Investment Tax Loss Harvesting, a Federal & NJ Approach
(The short as I could make it version)
If you have a taxable, non-retirement plan, investment account you should consider the power of harvesting investment losses. Why? To pay less tax, of course. Generally, you want to take the losses to offset other investment gains or create a tax-deductible loss. Some investment funds or software can do this “on purpose,” and you might be able to turn this feature on and off at will to arrive at the “loss figure” you planned on. There are funds and software available that can assist you with this method. To do this, a stock needs to be sold, which is currently in a loss status. Overall, you don’t really want to get out of this position because you should be investing for the long term. But they will sell it and replace the stock with another similar stock. So, ultimately you are in the same investing position. You just switched the stocks that cover that portion of your portfolio. But there’s always a catch. The stock can not be so similar that a “wash sale” occurs.

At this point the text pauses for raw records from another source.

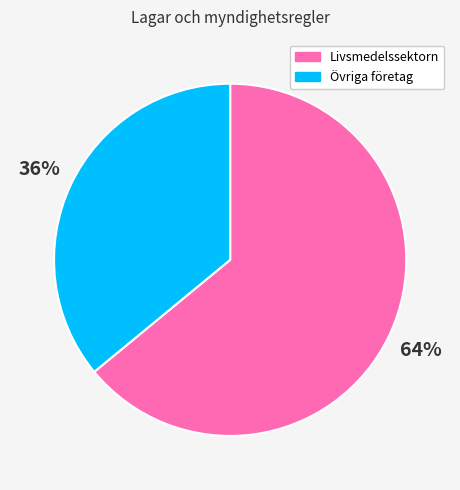

Which slice represents more than half of the pie?

Livsmedelssektorn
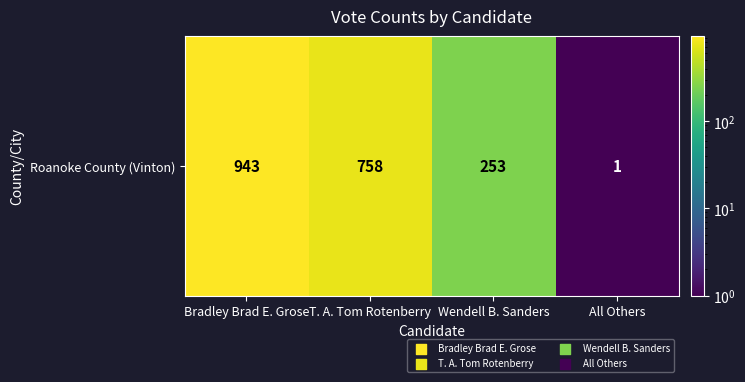

Where does the data first go above 758?

Bradley Brad E. Grose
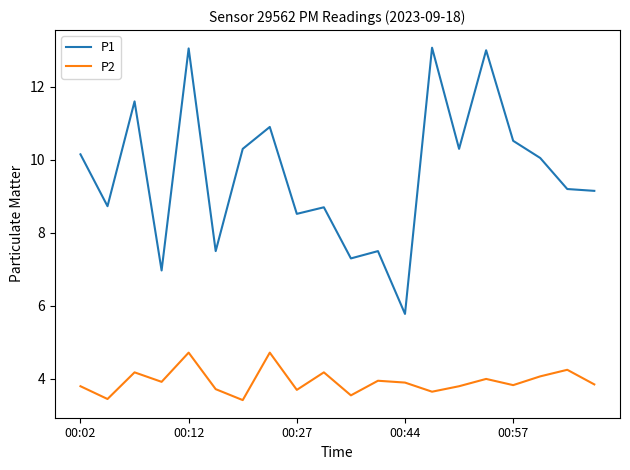

What is the difference between the maximum and minimum values in the P2 series?

1.3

The IRS has figured out this strategy as well, not a surprise, and will not allow the sale of the stock only to repurchase the same stock 5 minutes later. Thus, the created loss will basically be avoid. So, the stock would have to be out of your portfolio(s) for 30 days. The investment fund knows this and or has software that will purchase a stock that avoids the wash sale rule but covers your portfolio position appropriately.
Note the losses have some limitations. You can offset the capital loss against other capital gains completely, but if your losses exceed the gains, you will be limited to a capital loss of $3,000, federal. If the amount goes over $3,000, they will be carried forward to the following year. However, the state, NJ, is not so kind. NJ will not allow a net loss. You are only allowed to offset the loss against other capital gains in that year for that year. NJ will not allow you to carry the capital loss forward either, so you will lose the loss, unfair but true. So, you will also have to weigh the NJ tax calculation into the equation as well. Also, NJ does not have a “capital gains” tax rate; it is taxed as income.
Tax-loss harvesting can be helpful in several different circumstances, and preplanning would be the best course of action. If you take the federal and NJ tax rate and calculations into account, this method could work out well for you, depending upon your income level.
As always, seek the advice of your financial professionals before implementing any method on your own.